## Text extract:
------------------------------------------------

# What a mess of trains!



## Boston&Maine (Dec 19, 2007)

LOL, I got all of my trains out of storage so I can look at them for a couple days before I hide them away again... It looks like I will be sleeping on the couch tonight since I have no idea where I can put all of this stuff... BTW, my calendar owns 

Sorry for the huge pics, I was too lazy to resize them...


----------



## Boston&Maine (Dec 19, 2007)

Here are my beauties, a set of UP AC6000 diesels... They are still dusty from when I had them out a couple years ago, LOL... I will give them a cleaning and run them a few times before packing them back up


----------



## sptrains.com (Mar 18, 2008)

You know if you'd like, I can trade you the N scale version of every train engine and car you have. That way you could have more space for trains, and I could have an incredible collection worth far more. Muhahahahahahahaha:cheeky4:


----------



## alfalfa (Jan 11, 2008)

Could I hire your maid? Your room is much cleaner than mine.

ROFLOL


----------



## Boston&Maine (Dec 19, 2007)

sptrains.com said:


> You know if you'd like, I can trade you the N scale version of every train engine and car you have. That way you could have more space for trains, and I could have an incredible collection worth far more. Muhahahahahahahaha:cheeky4:


No, you can not have my locomotives, LOL... I will stick with my O scale through thick and thin, even if it means packing everything up 



alfalfa said:


> Could I hire your maid? Your room is much cleaner than mine.

------------------------------------------------

## Data shown:
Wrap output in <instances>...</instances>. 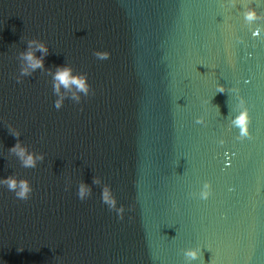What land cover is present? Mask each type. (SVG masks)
<instances>
[{"label": "water", "instance_id": "water-1", "mask_svg": "<svg viewBox=\"0 0 264 264\" xmlns=\"http://www.w3.org/2000/svg\"><path fill=\"white\" fill-rule=\"evenodd\" d=\"M249 4L264 12V0H0V176L33 189L18 200L0 186V264H186L195 246L191 264H264V20L244 19ZM34 37L44 68L18 82ZM65 63L91 91L57 109ZM17 139L45 153L35 168L8 151Z\"/></svg>", "mask_w": 264, "mask_h": 264}, {"label": "clouds", "instance_id": "clouds-1", "mask_svg": "<svg viewBox=\"0 0 264 264\" xmlns=\"http://www.w3.org/2000/svg\"><path fill=\"white\" fill-rule=\"evenodd\" d=\"M244 19L251 23L257 20H264V12L260 11L255 5L249 4L243 13ZM41 53L40 56L36 55V52ZM48 43L45 40L39 38H31L28 40V47L26 50L19 53V58L22 62L20 68V75L17 77V81L24 76L30 75L36 69H43L45 64V56L48 54ZM108 50H96L93 55L100 60H105L110 56ZM218 92L228 91L224 84L218 83ZM52 90L53 94L57 96L54 102V107L59 109L63 105L65 98H70L73 101L79 103L83 96H88L91 91V85L88 82L87 75L85 73H78L74 70L71 64L65 63L57 65L55 71L52 72ZM237 94L238 89H233ZM218 107V106H217ZM233 111V109H232ZM204 120L203 116L197 117L196 122L201 123ZM250 112L246 103L242 97H238L236 103V110L231 115V125L239 129L241 138L247 137L250 134L249 128ZM15 137L21 135L19 129H10ZM223 143V141H221ZM8 151L17 156L20 161V165L24 168H35L37 164L45 157V153L37 152L30 149L28 145L24 144L21 140L17 139L16 143L11 146ZM101 177L96 176L93 179V183L100 184ZM0 186H5L8 191L12 192L16 199L27 200L29 199L33 189L29 179L17 177L9 174L7 176H0ZM92 194L91 185L84 181H80L78 184L76 195L80 200L86 199ZM210 194V182H205L199 193L201 198H207ZM101 202L106 204L109 210H115L118 218H123L124 206L118 205V200L111 185L104 184L101 192ZM183 255L185 257L186 264H191V261L198 260L201 257V248L198 246L188 247L183 249Z\"/></svg>", "mask_w": 264, "mask_h": 264}]
</instances>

------------------------------------------------

## Requests:
(1) Name each distinct user who posted in the train forum thread.
(2) Please extract the part of the train forum thread starting at "Here are my" and ending at "(Mar 18, 2008)".

## Results in order:
(1) Boston&Maine, sptrains.com, alfalfa

(2)
Here are my beauties, a set of UP AC6000 diesels... They are still dusty from when I had them out a couple years ago, LOL... I will give them a cleaning and run them a few times before packing them back up


----------



## sptrains.com (Mar 18, 2008)